Recently, Dena Bank and Vijaya Bank had been merged with Bank of Baroda. These mergers are part of the central government's efforts to have lower number of PSBs that are bigger in size.
On July 19, 1969, Iron Lady Indira Gandhi, then Prime Minister of India, took a historic decision. She nationalised 14 private banks. Prior to that, banking sector was in private hands.
With a single stroke of pen, she brought the banking sector under the government's control. The Reserve Bank of India (RBI) described bank nationalisation as the biggest economic decision since Independence.
That goes on to indicate the importance of her move which has paid rich dividends for the country and its economy over the years. The government could push PSBs to take banking to the doorsteps of people living in hinterlands and villages.
Bank network has now reached every nook and corner of the country. That would not have happened if the banking sector remained in the hands of private people.
But market dynamics have undergone a sea-change post the economic liberalisation in early 1990s and with the entry of private banks around that time.

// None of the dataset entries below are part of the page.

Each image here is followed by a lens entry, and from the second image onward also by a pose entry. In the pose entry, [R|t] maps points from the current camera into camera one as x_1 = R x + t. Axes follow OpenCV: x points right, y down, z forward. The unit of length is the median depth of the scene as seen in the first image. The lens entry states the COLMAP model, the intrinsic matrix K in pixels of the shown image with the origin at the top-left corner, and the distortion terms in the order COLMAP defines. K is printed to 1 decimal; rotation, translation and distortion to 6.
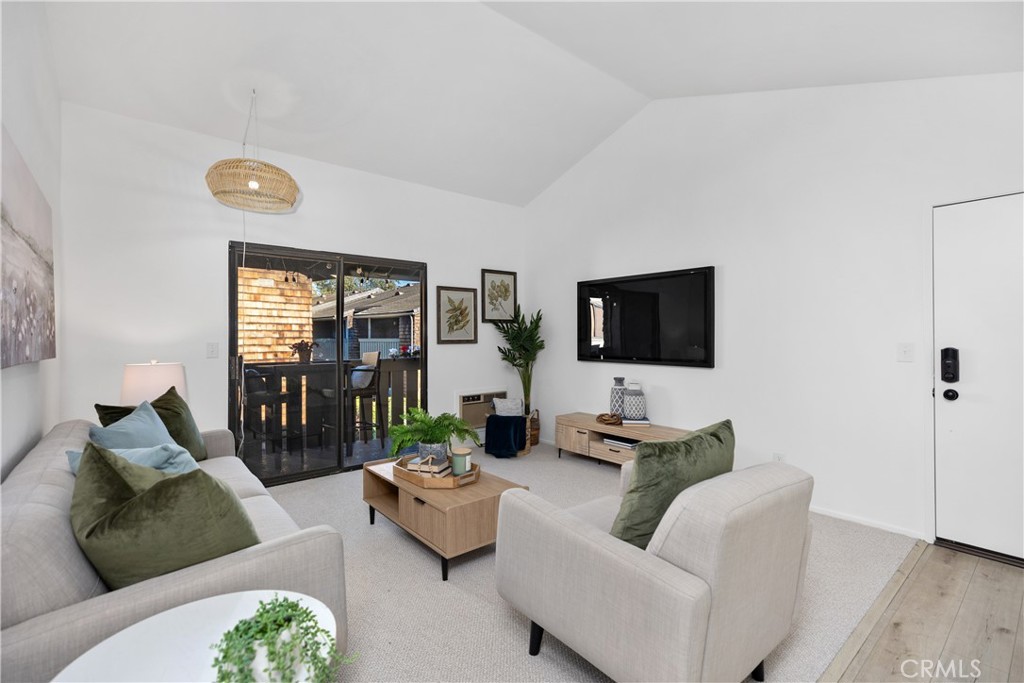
lens RADIAL K [[464.8, 0, 513.5], [0, 464.8, 333.6], [0, 0, 1]] dist [0.006815, -0.000700]
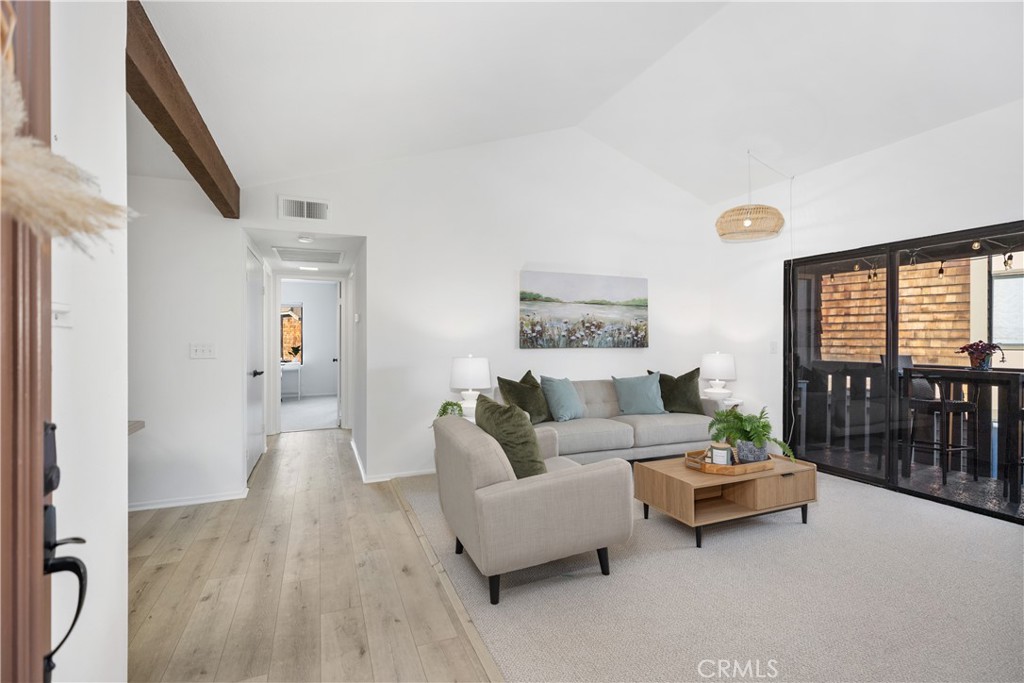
lens RADIAL K [[464.8, 0, 512.8], [0, 464.8, 338.6], [0, 0, 1]] dist [0.006815, -0.000700]
pose [[-0.289100, 0.003946, -0.957291, 0.250604], [0.009120, 0.999957, 0.001367, 0.000718], [0.957255, -0.008335, -0.289124, 0.205100]]
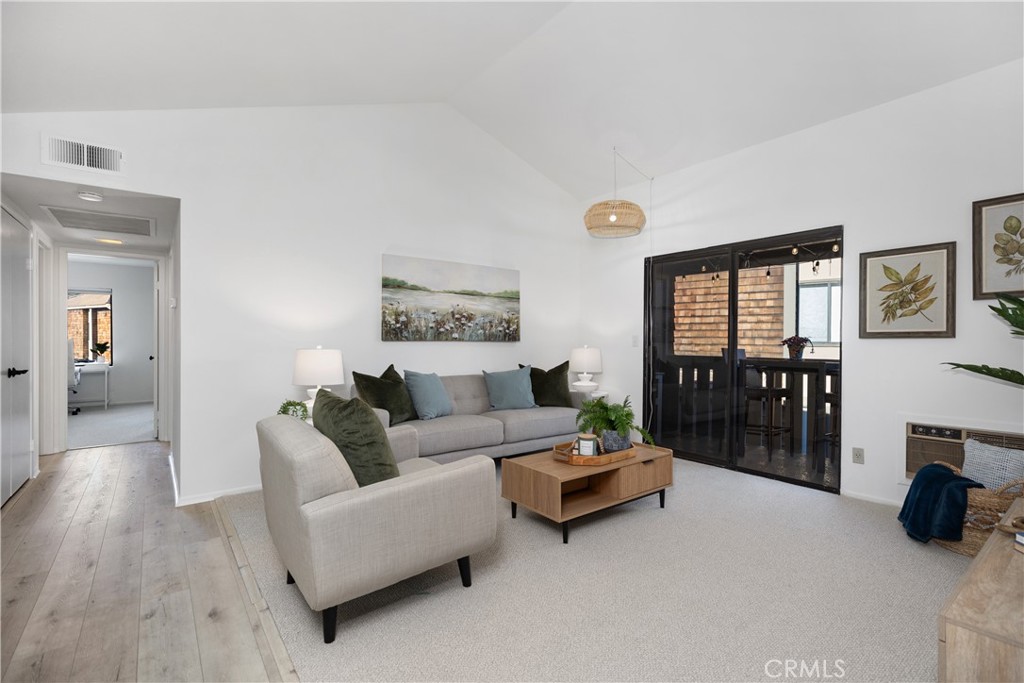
lens RADIAL K [[464.8, 0, 514.0], [0, 464.8, 342.3], [0, 0, 1]] dist [0.006815, -0.000700]
pose [[-0.033810, 0.007329, -0.999401, 0.222824], [0.004876, 0.999962, 0.007168, 0.008679], [0.999416, -0.004630, -0.033845, 0.209400]]
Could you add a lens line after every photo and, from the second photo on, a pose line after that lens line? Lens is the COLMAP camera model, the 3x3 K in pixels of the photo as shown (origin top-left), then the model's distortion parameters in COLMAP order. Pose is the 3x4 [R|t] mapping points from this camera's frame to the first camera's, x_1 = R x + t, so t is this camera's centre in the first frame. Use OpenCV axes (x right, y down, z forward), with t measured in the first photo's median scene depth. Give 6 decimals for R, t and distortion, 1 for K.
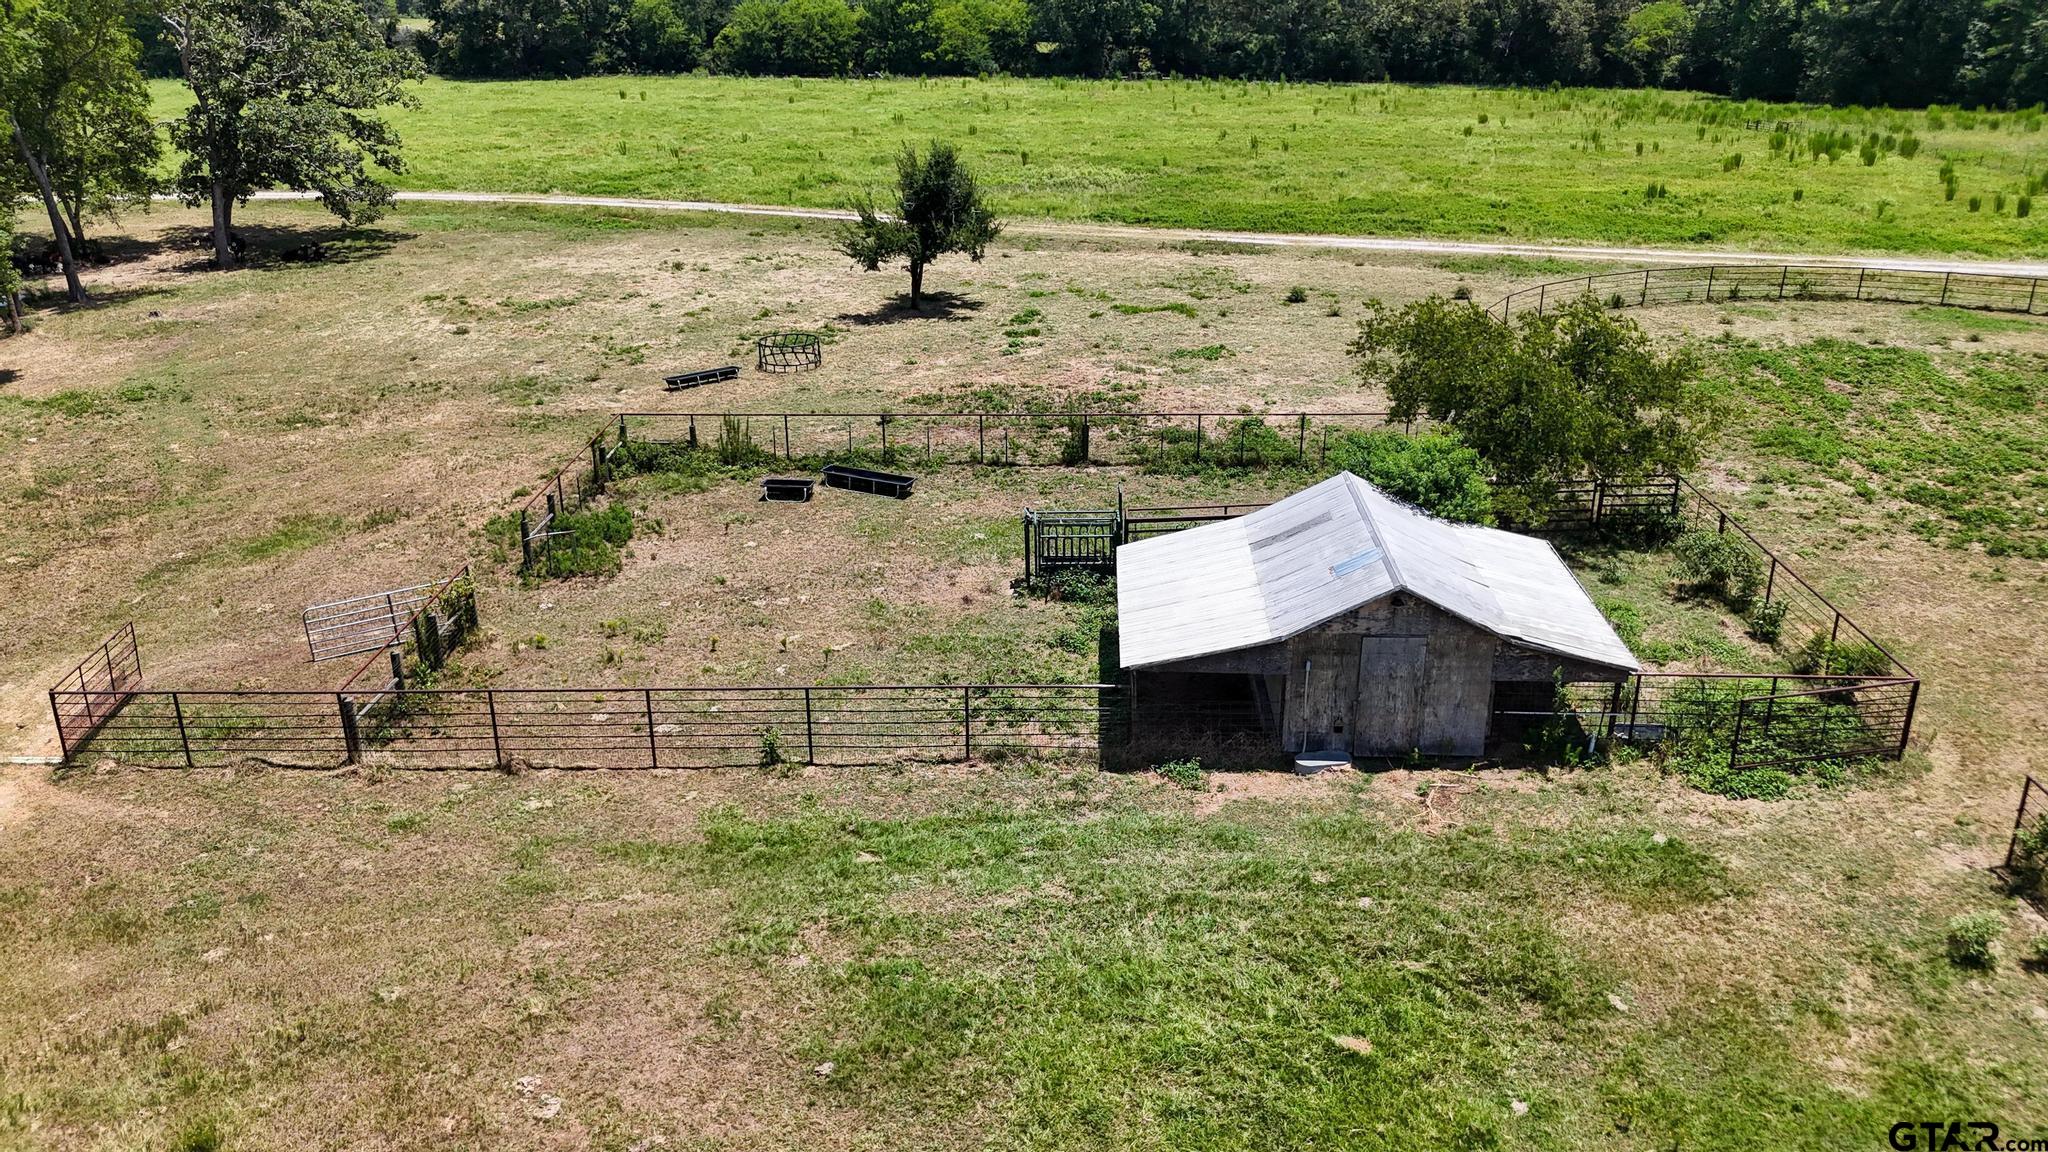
lens RADIAL K [[1534.4, 0, 1022.7], [0, 1534.4, 574.0], [0, 0, 1]] dist [0.053192, -0.002925]
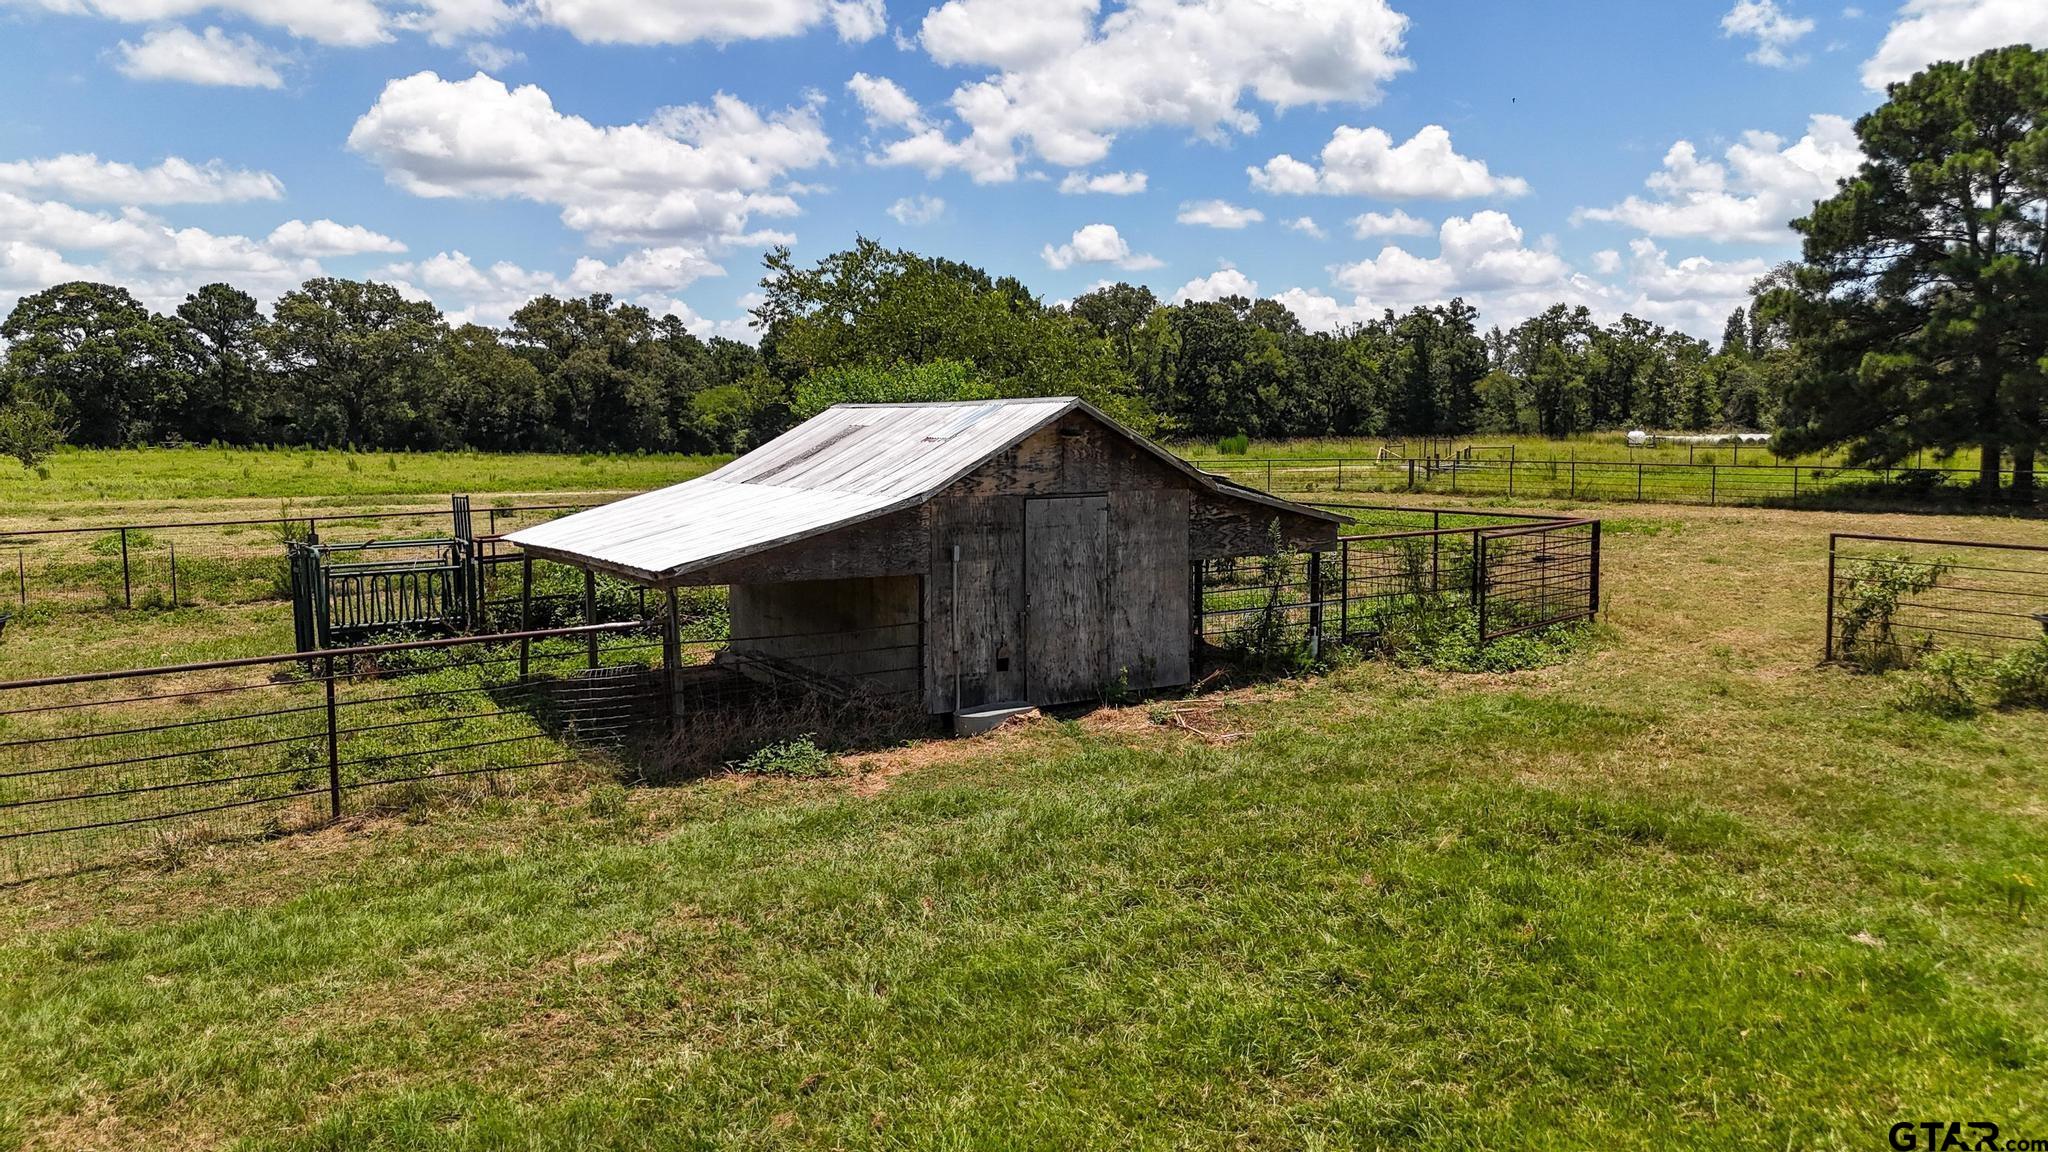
lens RADIAL K [[1514.3, 0, 1038.1], [0, 1514.3, 570.0], [0, 0, 1]] dist [0.034174, -0.029969]
pose [[0.816843, -0.047399, 0.574910, -0.129931], [0.210654, 0.952301, -0.220788, 0.203102], [-0.537022, 0.301457, 0.787865, 0.509370]]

PSBs are now battling a mountain of bad loans while most of the private banks are hale and healthy. At the last count, non-performing assets (NPAs) or bad loans of public sector banks stood at Rs 9.34 lakh crore by the end of FY19.
Though these bad loans were down by nearly Rs 1 lakh crore in the last financial year, the number (Rs 9.34 lakh crore) is still high. Therefore, survival is the biggest challenge for many PSBs.
It's time that the central government pursues bank mergers vigorously and see that all the financially weak banks are either merged with strong PSBs or privatised.
In my opinion, there should not be more than two or three PSBs which can take care of banking needs of the poor. That will also reduce corruption in banking sector.
Hope the Centre will work towards that goal. That means we need a de-nationalisation of the banking sector even as the country celebrates Golden Jubilee or 50 years of the bank nationalization this year.